Economic return two or three times that of corn or beans. Guaranteed income for decades. No work required.
That may sound too good to be true. But for some landowners in the Corn Belt, it’s reality. A growing number of them are converting parts of their grain farms into solar farms.
Commercial solar fields could someday be as common a sight as grain bins. And while most incorporate only a few acres, some are massive. A site under construction in Wisconsin will cover 3,000 acres, the largest in the Midwest, according to Brian Ross, senior program director at the Minnesota-based Great Plains Institute, a non-profit organization that promotes renewable energy.
“The solar industry in the Midwest is rapidly growing, and will continue to rapidly grow for the foreseeable future,” Ross said. “The Midwest is probably going to be one of the center points for development.

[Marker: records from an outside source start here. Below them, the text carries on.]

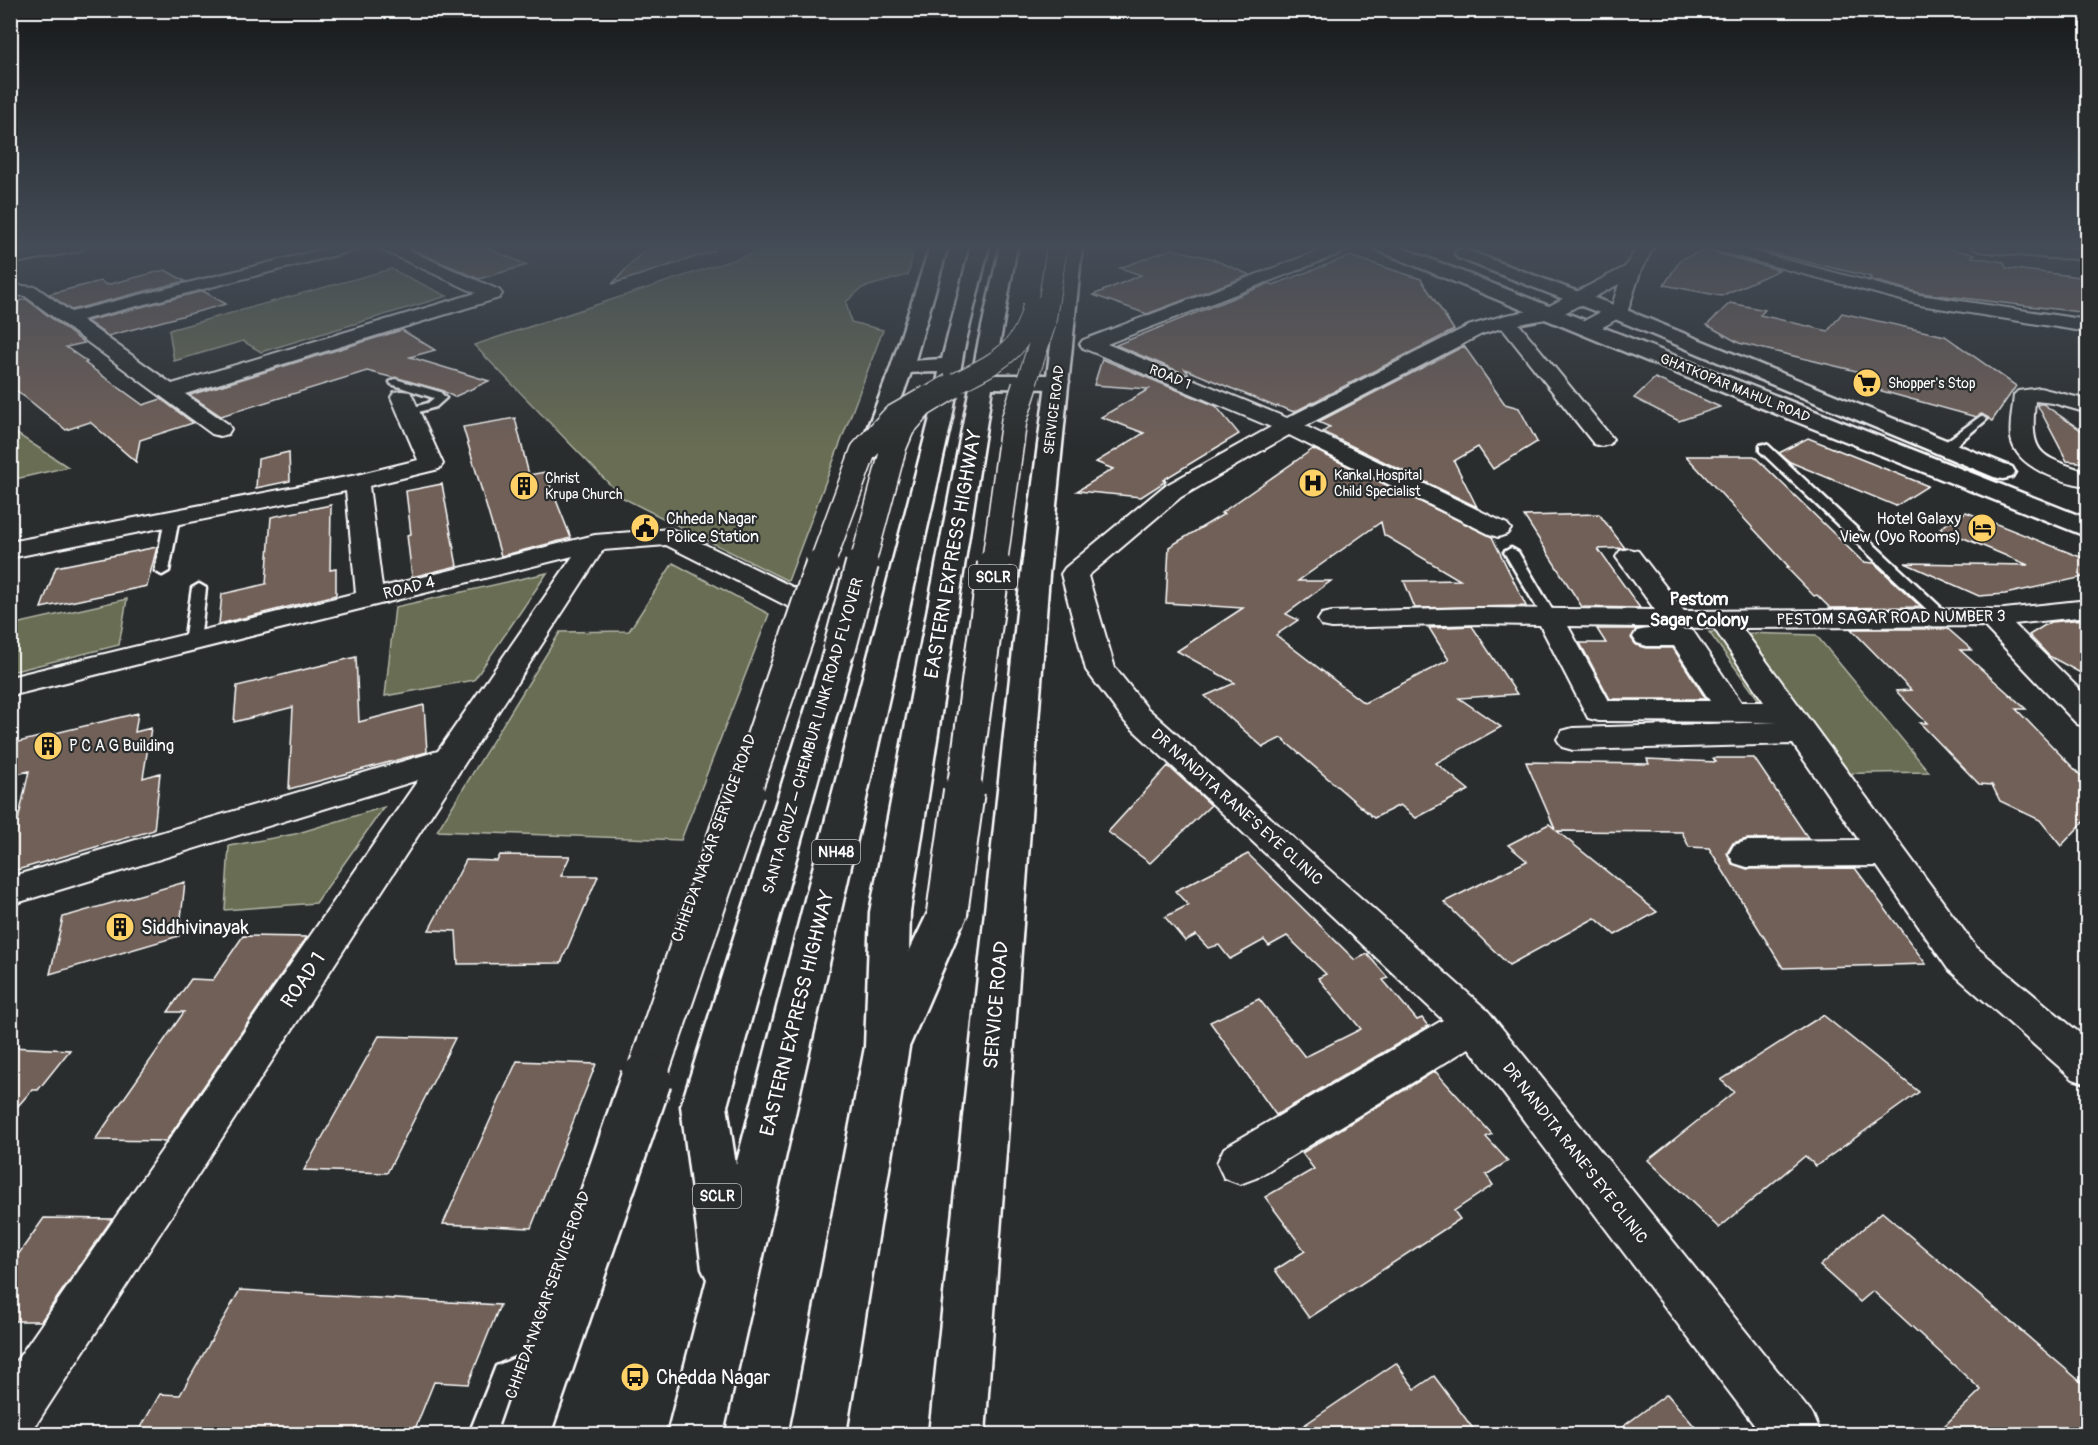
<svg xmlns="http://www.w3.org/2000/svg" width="2098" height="1445" font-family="Pangolin,sans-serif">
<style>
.green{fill:#676d52;stroke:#b3b6a8;stroke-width:1.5}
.building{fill:#716058;stroke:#fff;stroke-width:1.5}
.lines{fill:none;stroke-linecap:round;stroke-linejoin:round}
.service-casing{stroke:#fff;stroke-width:5}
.minor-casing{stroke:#fff;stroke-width:4}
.tertiary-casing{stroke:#fff;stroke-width:5}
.trunk-casing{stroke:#fff;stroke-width:5}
.service{fill:#2a2d2e;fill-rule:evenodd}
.minor{fill:#2a2d2e;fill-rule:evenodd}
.tertiary{fill:#2a2d2e;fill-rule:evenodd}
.trunk{fill:#2a2d2e;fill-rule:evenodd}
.trunk-bridge-far4-casing{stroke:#fff;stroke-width:22;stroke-linecap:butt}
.trunk-bridge-far3-casing{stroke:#fff;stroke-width:28;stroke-linecap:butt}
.trunk-bridge-far2-casing{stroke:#fff;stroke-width:36;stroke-linecap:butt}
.trunk-bridge-far1-casing{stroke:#fff;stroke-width:44;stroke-linecap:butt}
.trunk-bridge-casing{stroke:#fff;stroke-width:55;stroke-linecap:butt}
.trunk-bridge-far4{stroke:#2a2d2e;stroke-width:20}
.trunk-bridge-far3{stroke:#2a2d2e;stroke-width:25}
.trunk-bridge-far2{stroke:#2a2d2e;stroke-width:32}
.trunk-bridge-far1{stroke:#2a2d2e;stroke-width:40}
.trunk-bridge{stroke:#2a2d2e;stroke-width:50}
.labels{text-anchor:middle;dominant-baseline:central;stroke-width:4.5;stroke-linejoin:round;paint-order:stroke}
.far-street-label{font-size:14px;fill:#fff;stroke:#2a2d2e}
.far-poi-label{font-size:14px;fill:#fff;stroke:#2a2d2e;text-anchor:start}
.shield{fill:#2a2d2e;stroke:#bfc0c0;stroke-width:1.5}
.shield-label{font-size:15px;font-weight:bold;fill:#fff}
.poi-label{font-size:16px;fill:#fff;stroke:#2a2d2e;text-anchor:start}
.street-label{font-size:16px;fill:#fff;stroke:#2a2d2e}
.neighbourhood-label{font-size:18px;font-weight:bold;fill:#fff;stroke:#2a2d2e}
.near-street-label{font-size:20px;fill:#fff;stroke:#2a2d2e}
.near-poi-label{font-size:20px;fill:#fff;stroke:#2a2d2e;text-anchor:start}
</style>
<rect width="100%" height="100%" fill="#2a2d2e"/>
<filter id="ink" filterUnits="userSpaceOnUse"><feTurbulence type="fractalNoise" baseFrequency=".0167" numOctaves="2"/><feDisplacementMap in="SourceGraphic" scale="12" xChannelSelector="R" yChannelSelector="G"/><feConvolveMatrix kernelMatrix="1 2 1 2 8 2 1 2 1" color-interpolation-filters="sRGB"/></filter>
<g filter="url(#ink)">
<path class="green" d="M775 246H915L908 275 862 288 846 302 851 322 883 330 788 581 623 498 474 345Z
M391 269 447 296 261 352 243 341 174 361 169 330Z
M11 430 68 467 11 480Z
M673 563 769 614 681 840 437 831 560 632 629 631Z
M547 573 474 680 385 696 395 607Z
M127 599 119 645 11 672V625Z
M1709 632 1816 635 1929 772 1813 774Z
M384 807 316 903 225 910 229 846 295 834Z"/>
<path class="building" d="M404 246H482L527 265 479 279Z
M648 246H713L714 251 612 284Z
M1741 246H1931L1975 254 1972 257 2004 262 2006 268 2088 278V313L1920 293 1869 279 1871 277Z
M1171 249 1210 258 1250 275 1147 314 1093 295 1141 275 1120 268Z
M1707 249 1709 251 1779 270 1721 296 1664 285 1681 259Z
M1350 256 1421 279 1454 330 1294 412 1278 406 1276 407 1185 369 1190 376 1116 345 1270 283 1273 285Z
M165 270 185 281 71 310 49 294 101 281 106 285Z
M203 291 226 304 108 336 87 321Z
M26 299 84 343 66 347 87 362 85 363 143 405 161 399 193 423 140 440 136 462 90 422 66 430 10 385V303Z
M1730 303 1765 310 1760 315 1828 331 1842 313 1945 336 2016 386 1992 421 1982 414 1976 417 1860 385 1869 374 1739 343 1707 325Z
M402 330 435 350 410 357 489 381 454 397 441 390 367 371 221 416 190 395Z
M1464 346 1505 404 1519 408 1537 442 1493 469 1478 447 1454 461 1477 507 1323 432 1330 427 1318 422Z
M1102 359 1216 406 1239 434 1163 480 1166 481 1141 497 1077 491 1113 469 1096 462 1144 433 1101 417 1149 389 1094 385Z
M1655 378 1720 407 1679 421 1634 398Z
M2037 404H2043L2088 435V463L2067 461Z
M515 418 529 475 545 472 571 538 501 556 463 427Z
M1808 438 1928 486 1896 506 1790 462 1779 453Z
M1313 449 1492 537 1526 606 1415 608 1404 581 1460 580 1384 535 1381 522 1298 581H1331L1286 614 1298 620 1276 635 1364 703 1449 660 1429 628 1472 626 1517 694 1459 698 1501 727 1436 763 1469 790 1416 818 1400 805 1374 818 1281 738 1263 747 1205 696 1235 683 1177 651 1243 608 1166 603 1169 547 1224 514 1221 513Z
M289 452 290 481 256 488 258 459Z
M1686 456H1754L1863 562 1874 563 1921 607 1830 608 1817 595 1814 596 1786 567H1789Z
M442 484 457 566 412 577 407 535 411 534 406 491Z
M331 505 330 570 336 569V595L219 624 222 594 266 584 271 517Z
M1966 512 2088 560V576L2005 594 1979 596 1905 563 2028 565 1940 528Z
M1599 514 1625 548 1598 549 1640 608 1582 607 1524 516Z
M157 547 147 586 41 608 56 567Z
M2086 619H2088V677L2049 656 2029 635 2050 622Z
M1597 629H1636L1631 638 1636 645 1647 648H1673L1706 699H1610L1580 643H1606Z
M1851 629H1948L1972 650H1960L2026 709H2016L2088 783V817L2061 846 2040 820 2000 801 1992 785 1979 784 1920 723H1927L1896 691 1911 690Z
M356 657 359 722 424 705 427 752 289 789 293 707 234 722 237 686Z
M138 713 135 732 151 728 143 778 160 773 154 830 10 872V857L29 771 10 776V744Z
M1713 758H1754L1808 838 1747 839 1733 843 1727 853 1732 864 1747 869 1855 868 1926 964 1783 968 1709 848 1689 847 1682 832 1557 831 1657 912 1615 935 1595 918 1509 965 1444 902 1527 861 1508 845 1549 824 1555 829 1526 762 1649 764 1647 759 1716 762Z
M1168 766 1211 805 1150 863 1108 832Z
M1248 854 1355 960 1367 954 1388 978 1383 980 1417 1020 1422 1018 1428 1026 1276 1115 1210 1022 1259 999 1305 1057 1361 1029 1318 978 1326 974 1287 936 1269 946 1264 940 1230 959 1219 945 1208 948 1196 935 1185 941 1165 917 1188 905 1175 891Z
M500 855 570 856 561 876H598L561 963 458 964 456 931 429 930 466 860 497 861Z
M185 882 179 936 50 974 63 917Z
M243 936 307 937 166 1141 95 1140 184 1012H168L191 979 213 980Z
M1823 1015 1919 1092 1816 1166 1805 1156 1719 1228 1648 1160 1734 1092 1721 1080Z
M379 1036 455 1038 387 1173 304 1170Z
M10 1047 70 1050 38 1090H32L10 1115Z
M517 1061 596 1064 531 1228 443 1224Z
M1435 1071 1492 1134 1486 1137 1508 1161 1486 1175 1493 1185 1454 1211 1460 1219 1309 1318 1275 1270 1305 1251 1265 1197 1314 1169 1302 1153Z
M1882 1212 2088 1388V1434H1936L1981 1390 1873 1291 1860 1302 1820 1266Z
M44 1218 112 1219 41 1321H10V1266Z
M240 1290 500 1305 468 1384 434 1382 413 1434H137L160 1394 180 1395Z
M1396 1363 1415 1389 1434 1376 1477 1434H1291Z
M1667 1394 1701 1434H1613Z"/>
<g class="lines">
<g class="service-casing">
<path id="service" d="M395 379 440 392 446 398 436 407 408 415 404 414V410L428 403 434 398 391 384 390 382Z
M1981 416 1987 419 1985 421 1949 451H1941V445Z
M1764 444 1768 445 1949 615 1951 618 1949 621H1939L1760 451V445Z
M172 514 179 518 169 571 162 575 155 571 165 518Z
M1511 548 1518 552 1557 618 1555 621 1550 622 1543 618 1504 552Z
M199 584 206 588 200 642 192 647 184 642 192 588Z"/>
</g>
<g class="minor-casing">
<path id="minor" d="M54 246H86L78 251 10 264V254Z
M336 246H362L360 249 82 320 172 384 476 293 380 249 378 246H399L499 290 502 294 499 298 185 394 228 424 231 429 228 434 220 436 212 434 25 296 10 295V285L36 287 71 312Z
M1332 246H1354L1352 249 1107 344 1287 418 1468 326 1506 315 1545 308 1625 267 1638 246H1654L1641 270 1627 313C1613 320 1596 335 1580 331L1577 327 1580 323 1612 306 1619 284 1557 317 1519 324 1613 439 1610 444 1602 446 1594 444 1502 328 1482 334 1305 426 1507 524 1511 529 1507 534 1498 537 1489 534 1289 435 1181 497 1088 576 1115 668 1147 708 1488 1011 1813 1415 1821 1434H1761L1469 1048 1256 1178 1240 1184 1224 1178 1217 1163 1224 1148 1443 1020 1125 722 1086 670 1061 574 1065 568 1163 487 1271 427 1083 348 1080 344 1083 340Z
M1708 246H1733L1920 295 2088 320V332L1920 305 1710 249Z
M1971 246 2088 249V259L2049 258 1979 251Z
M2040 388 2088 400V413L2053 403 2035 401C2030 455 2038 456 2088 472V487C2062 481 2016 469 2011 438 2009 424 2013 409 2014 395L2018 391Z
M402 391 410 392 413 397 443 464 439 469 369 486 382 587 595 535 670 529 679 532 809 595 813 601 809 607 799 609 789 607 666 545 603 550 30 1434H10V1370L418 780 10 905V877L438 751 573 556 10 696V677L356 593 346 491 10 558V542L357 475 418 460 391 397 394 392Z
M1629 549 1638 551 1684 611 2004 609 2088 600V616L2014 624 2088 698V727L2077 724 1984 626 1742 628 1976 947 2088 1040V1084L2073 1079 1948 969 1877 866 1747 867 1734 863 1729 854 1734 845 1747 841 1859 840 1793 744 1573 750 1562 747 1557 739 1562 731 1573 728 1778 722 1599 721 1588 718 1540 625 1479 624 1332 628 1322 626 1318 620 1322 614 1332 612 1479 608 1655 610 1616 557 1620 551ZM1568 626 1714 628 1764 702H1741L1693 631C1676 627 1654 627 1637 631L1633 637 1637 643 1647 646H1674L1710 701H1609Z"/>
</g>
<g class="tertiary-casing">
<path id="tertiary" d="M930 246H948L913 367 882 452 879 457 870 459 861 457 858 452 891 367Z
M1064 246H1082L1049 575 985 1434H929L1021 575Z
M1374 246H1397L2088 519V537L1744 401 1377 250Z
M1464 249 1624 309 2012 467 2015 472 2012 477 2003 479 1994 477 1610 317 1458 258 1455 254 1458 250Z
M515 1358 534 1366 542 1385 525 1434H469L496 1366Z"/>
</g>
<g class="trunk-casing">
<path id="trunk" d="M971 246H989L964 349 952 418 723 1434H667L707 1279 702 1269 681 1106 825 647 829 640 840 638 851 640 855 647 727 1106 736 1165 930 418 939 372 902 373 894 372 891 367 894 362 942 359Z
M1000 246H1017L994 375H1058L1066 377 1069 382 1066 387 1058 389 992 388 910 912 909 952 933 902 947 898 961 902 967 913 909 1047 846 1434H790L865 1047 870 912 978 345Z"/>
</g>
<use href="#service" class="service"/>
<use href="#minor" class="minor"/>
<use href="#tertiary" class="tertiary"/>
<use href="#trunk" class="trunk"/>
<g class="trunk-bridge-far4-casing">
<path id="trunk-bridge-far4" d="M949 387C990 364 1023 356 1033 305
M1025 387 1045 325 1057 246"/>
</g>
<g class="trunk-bridge-far3-casing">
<path id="trunk-bridge-far3" d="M821 566 863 452 894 418 929 398
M862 566 894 446 902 427 921 405 952 386
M994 566 1014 420 1025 386"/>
</g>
<g class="trunk-bridge-far2-casing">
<path id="trunk-bridge-far2" d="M840 647 862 564
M744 793 822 564
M963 793 994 564"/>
</g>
<g class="trunk-bridge-far1-casing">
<path id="trunk-bridge-far1" d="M947 913 964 791
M645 1080 744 791"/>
</g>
<g class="trunk-bridge-casing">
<path id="trunk-bridge" d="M524 1434 646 1079"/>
</g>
<use href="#trunk-bridge-far4" class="trunk-bridge-far4"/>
<use href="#trunk-bridge-far3" class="trunk-bridge-far3"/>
<use href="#trunk-bridge-far2" class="trunk-bridge-far2"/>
<use href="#trunk-bridge-far1" class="trunk-bridge-far1"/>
<use href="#trunk-bridge" class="trunk-bridge"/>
</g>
</g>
<linearGradient id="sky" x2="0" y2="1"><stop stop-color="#171919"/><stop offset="0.55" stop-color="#444c57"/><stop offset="1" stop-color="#444c57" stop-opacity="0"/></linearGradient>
<rect width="2098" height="448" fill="url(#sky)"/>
<defs>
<g id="supermarket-disc" transform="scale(1.5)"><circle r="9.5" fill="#ffd166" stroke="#2a2d2e"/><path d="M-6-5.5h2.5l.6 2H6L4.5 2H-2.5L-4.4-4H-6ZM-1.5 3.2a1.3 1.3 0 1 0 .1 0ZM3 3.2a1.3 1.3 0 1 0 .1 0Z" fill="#111"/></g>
<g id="hospital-disc" transform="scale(1.5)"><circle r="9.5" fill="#ffd166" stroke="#2a2d2e"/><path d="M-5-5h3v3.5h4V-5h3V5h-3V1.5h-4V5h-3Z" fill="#111"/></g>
<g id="building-disc" transform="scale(1.5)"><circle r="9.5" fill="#ffd166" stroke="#2a2d2e"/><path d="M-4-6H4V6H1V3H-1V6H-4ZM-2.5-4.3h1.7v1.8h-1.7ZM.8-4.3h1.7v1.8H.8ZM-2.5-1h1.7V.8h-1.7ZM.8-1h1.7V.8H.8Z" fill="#111"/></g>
<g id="civic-disc" transform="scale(1.5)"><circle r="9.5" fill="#ffd166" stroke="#2a2d2e"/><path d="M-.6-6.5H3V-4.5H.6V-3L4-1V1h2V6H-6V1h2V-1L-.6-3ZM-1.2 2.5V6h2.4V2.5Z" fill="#111"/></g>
<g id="hotel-disc" transform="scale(1.5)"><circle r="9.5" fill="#ffd166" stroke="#2a2d2e"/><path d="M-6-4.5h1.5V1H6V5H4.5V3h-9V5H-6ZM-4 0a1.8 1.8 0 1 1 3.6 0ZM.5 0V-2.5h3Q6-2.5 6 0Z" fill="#111"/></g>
<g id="bus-disc" transform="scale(1.5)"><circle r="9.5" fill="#ffd166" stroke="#2a2d2e"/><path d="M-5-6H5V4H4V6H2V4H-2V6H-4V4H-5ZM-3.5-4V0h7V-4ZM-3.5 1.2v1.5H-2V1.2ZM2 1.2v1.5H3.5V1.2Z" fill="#111"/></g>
</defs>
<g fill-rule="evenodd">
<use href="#supermarket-disc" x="1867" y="383"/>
<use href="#hospital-disc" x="1313" y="483"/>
<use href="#building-disc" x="524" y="486"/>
<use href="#civic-disc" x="645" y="528"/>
<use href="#hotel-disc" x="1982" y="528"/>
<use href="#building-disc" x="48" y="746"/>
<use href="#building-disc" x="120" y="927"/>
<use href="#bus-disc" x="635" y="1377"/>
</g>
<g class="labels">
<g class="far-street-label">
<text transform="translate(1170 377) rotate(22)">ROAD 1</text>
<text transform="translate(1735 388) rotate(22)">GHATKOPAR MAHUL ROAD</text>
<text transform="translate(1054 410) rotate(-83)">SERVICE ROAD</text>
</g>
<g class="far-poi-label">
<text x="1888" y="383">Shopper's Stop</text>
<text x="1334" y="475">Kankal Hospital<tspan x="1334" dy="16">Child Specialist</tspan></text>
<text x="545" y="478">Christ<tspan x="545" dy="16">Krupa Church</tspan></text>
</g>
<g class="shield">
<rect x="969" y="565" width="48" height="24" rx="4.5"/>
<rect x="812" y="840" width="48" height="24" rx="4.5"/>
<rect x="693" y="1184" width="48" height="24" rx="4.5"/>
</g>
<g class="shield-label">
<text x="993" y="577">SCLR</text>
<text x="836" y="852">NH48</text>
<text x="717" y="1196">SCLR</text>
</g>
<g class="poi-label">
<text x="666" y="519">Chheda Nagar<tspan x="666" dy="18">Police Station</tspan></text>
<text x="1961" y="519" text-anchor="end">Hotel Galaxy<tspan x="1961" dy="18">View (Oyo Rooms)</tspan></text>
<text x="69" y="746">P C A G Building</text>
</g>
<g class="street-label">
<text transform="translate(409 588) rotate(-14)">ROAD 4</text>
<text transform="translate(1891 618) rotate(-1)">PESTOM SAGAR ROAD NUMBER 3</text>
<text transform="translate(813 736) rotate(-74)">SANTA CRUZ – CHEMBUR LINK ROAD FLYOVER</text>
<text transform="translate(1237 807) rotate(42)">DR NANDITA RANE'S EYE CLINIC</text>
<text transform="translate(714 838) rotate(-70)">CHHEDA NAGAR SERVICE ROAD</text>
<text transform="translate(1575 1153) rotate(52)">DR NANDITA RANE'S EYE CLINIC</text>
<text transform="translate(548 1295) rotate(-70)">CHHEDA NAGAR SERVICE ROAD</text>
</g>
<g class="neighbourhood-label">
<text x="1699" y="599">Pestom<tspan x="1699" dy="21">Sagar Colony</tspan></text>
</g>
<g class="near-street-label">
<text transform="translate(953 554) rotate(-80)">EASTERN EXPRESS HIGHWAY</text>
<text transform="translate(303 980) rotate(-56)">ROAD 1</text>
<text transform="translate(996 1005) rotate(-85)">SERVICE ROAD</text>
<text transform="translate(797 1013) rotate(-76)">EASTERN EXPRESS HIGHWAY</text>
</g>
<g class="near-poi-label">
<text x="141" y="927">Siddhivinayak</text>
<text x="656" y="1377">Chedda Nagar</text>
</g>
</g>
<rect width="2098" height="1445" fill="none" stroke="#2a2d2e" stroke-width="36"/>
<rect x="18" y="18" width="2062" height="1409" fill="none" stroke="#fff" stroke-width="2" filter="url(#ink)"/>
</svg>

As a region, we’ve lagged behind other parts of the country for some time.”
While relatively few such facilities are operating in Illinois, power companies are ginning up for expansion.
“I don’t know that there’s a great number in construction yet. There are landowners who have made decisions to sign leases,” said Bill Bodine of Illinois Farm Bureau. “A lot of the development is just now occurring in Illinois.”
IFB and other farm organizations across the Corn Belt are working to provide information to farmers who may consider welcoming commercial solar operations. Considerations abound, beginning with the commitment. Leases average 25 years, not coincidentally the usual warranty period for the panels.
“We try to educate landowners about what sort of thing they may want to consider in entering into a lease agreement with a solar company for a long-term lease for their property,” Bodine said. “It’s a long-term agreement. It does take that land out of production. How are those panels going to be removed from the property, and how is that land going to be restored?”
Unlike massive solar farms like the one being built in Wisconsin, most average just a few acres. Ross said a facility of about 5 to 7 acres will generate about 1 megawatt of power. That is enough electricity to power roughly 20 homes per acre.
“It’s a way for farmers to have some steady, predictable income over the long term,” said Megan Day with the Colorado-based National Renewable Energy Laboratory. “Some people are concerned about the loss of agricultural land, but it’s such a miniscule amount, it doesn’t really make an impact.”
Still, the result of solar farm construction in the Midwest almost always means taking at least some land out of agricultural production.
Based on current trajectories, projected price declines and market demand, the National Renewable Energy Laboratory estimates that large-scale, ground-mounted solar will cover 2.6 million to 6.6 million acres by 2050.
“The economics are such that it is going to be a growing industry well into the future,” Ross said.
The prospect of hosting such a facility can tantalize farmers. Ross estimates the average landowner can earn two to four times the return he would get for growing corn or soybeans on the same acreage. But not all land is coveted by developers.
“They typically want to have a flat piece of land; that’s a lot easier to develop,” Ross said. “There are all kinds of potential impediments, such as adjacent water bodies. They also prefer the land not to have trees on it, obviously.”
One consideration is the presence of drainage tile. In Illinois, more than 35% of farmland is tiled, according to the University of Illinois. Newly installed tile poses few problems, but older systems can be an impediment. Developers constructing a commercial solar facility may sometimes penetrate as much as 15 feet into the ground to anchor the panels.
“They usually don’t go down that far. But in a few cases tile systems have been damaged,” Ross said. “That creates issues. In most cases, if the tile system has been mapped, the developer can almost always work around it. If not, it could be damaged, and there are problems that come up. It would be the older tile systems that sometimes get lost.”
Though land on which solar farms are constructed isn’t able to be farmed, some are studying dual-use scenarios.
“We’re still studying the opportunities for agricultural production,” Day said. “It’s in the pilot phase of growing hand-picked vegetables under solar panels. But the panels have to be raised so high, it’s not a viable design. A developer is not going to come in and say we’re going to add 3 feet. They may be interested in things like allowing sheep grazing for vegetative management, especially in the Midwest, where there is more rain.”